_PROBLEM DESCRIPTION:_
Reproduce the listing below word for word, with no pictures.

--- START ---

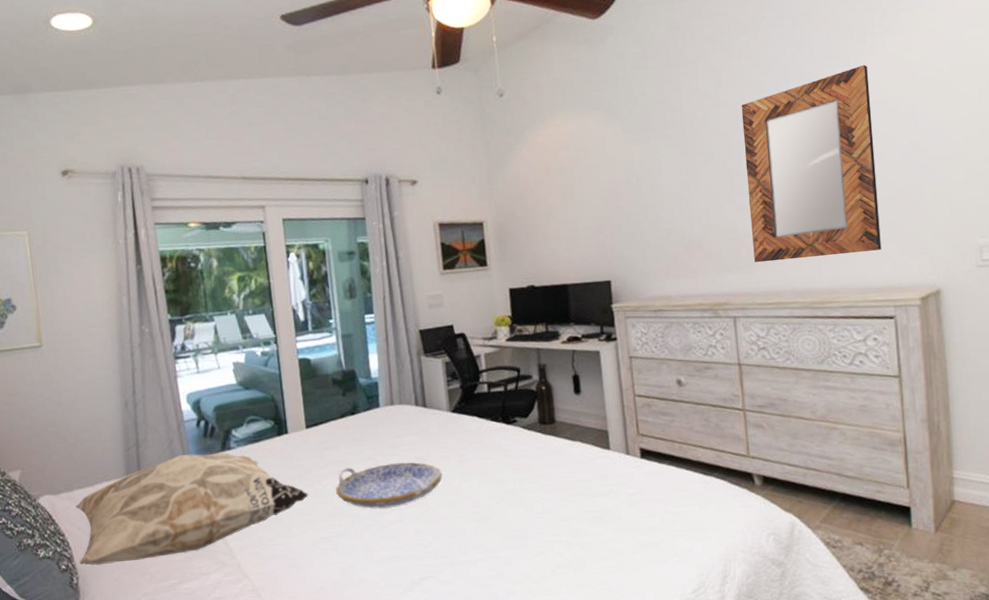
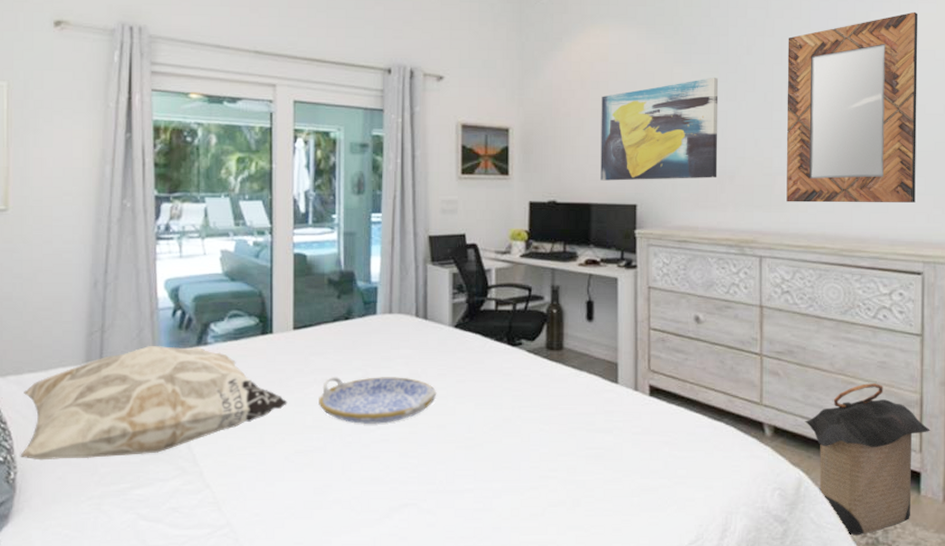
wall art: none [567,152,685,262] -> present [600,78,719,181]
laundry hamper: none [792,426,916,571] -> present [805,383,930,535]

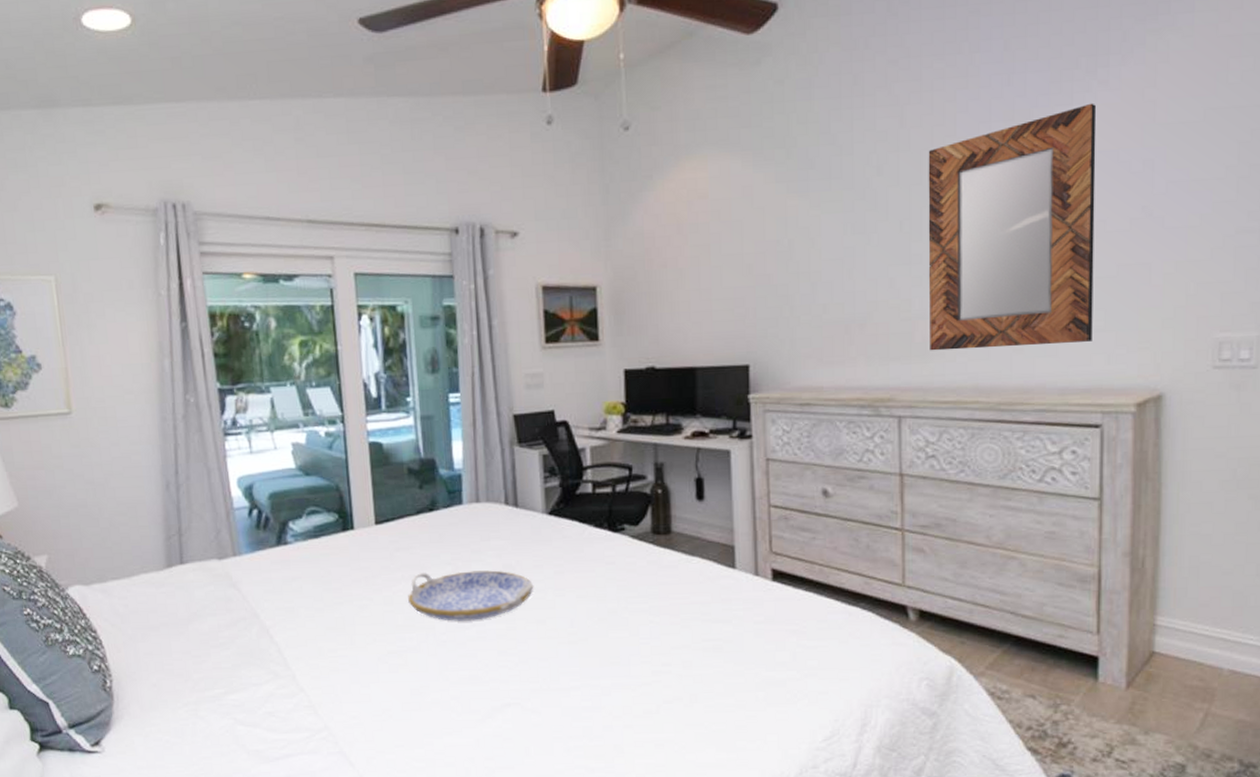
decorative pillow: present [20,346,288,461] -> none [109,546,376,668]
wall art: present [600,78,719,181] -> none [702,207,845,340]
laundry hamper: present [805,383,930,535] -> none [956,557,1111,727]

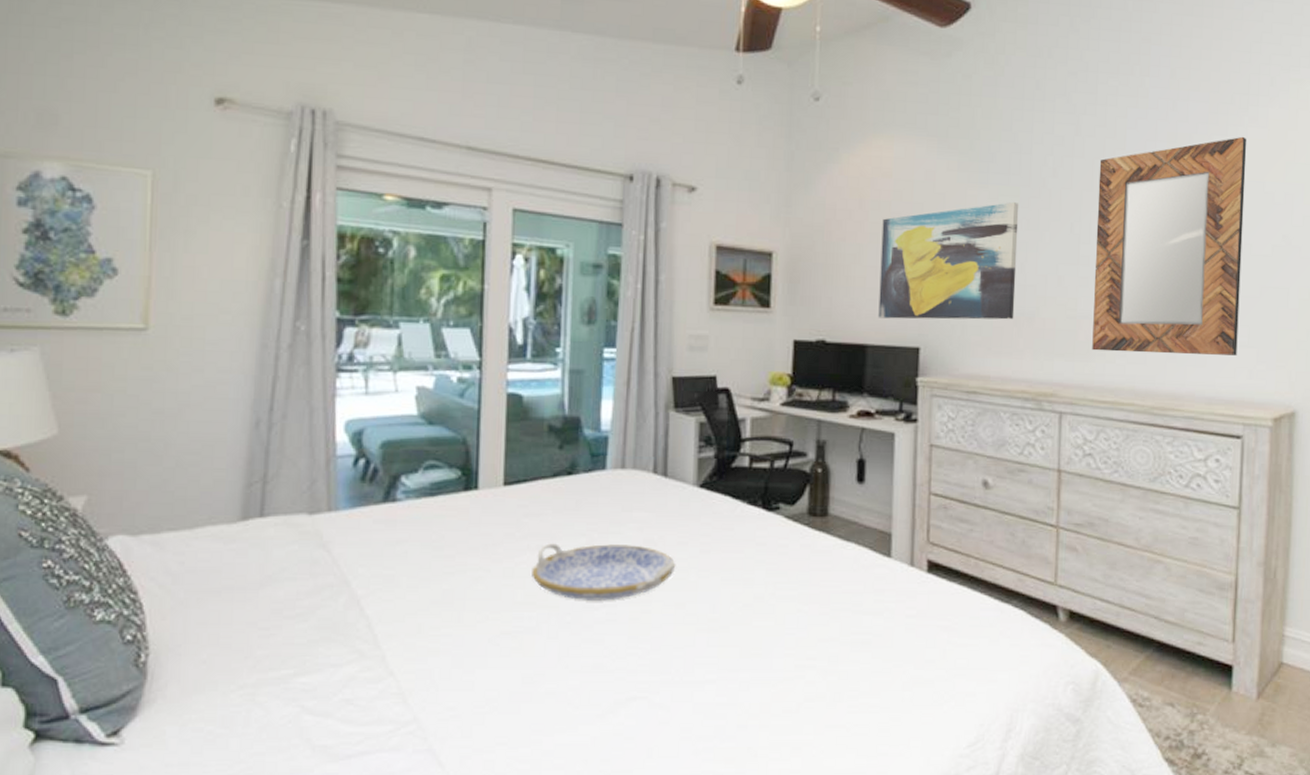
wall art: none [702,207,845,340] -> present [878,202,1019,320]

--- END ---

_EXERCISE RESPONSE:_
wall art: none [567,152,685,262] -> present [600,78,719,181]
laundry hamper: none [792,426,916,571] -> present [805,383,930,535]

decorative pillow: present [20,346,288,461] -> none [109,546,376,668]
wall art: present [600,78,719,181] -> none [702,207,845,340]
laundry hamper: present [805,383,930,535] -> none [956,557,1111,727]

wall art: none [702,207,845,340] -> present [878,202,1019,320]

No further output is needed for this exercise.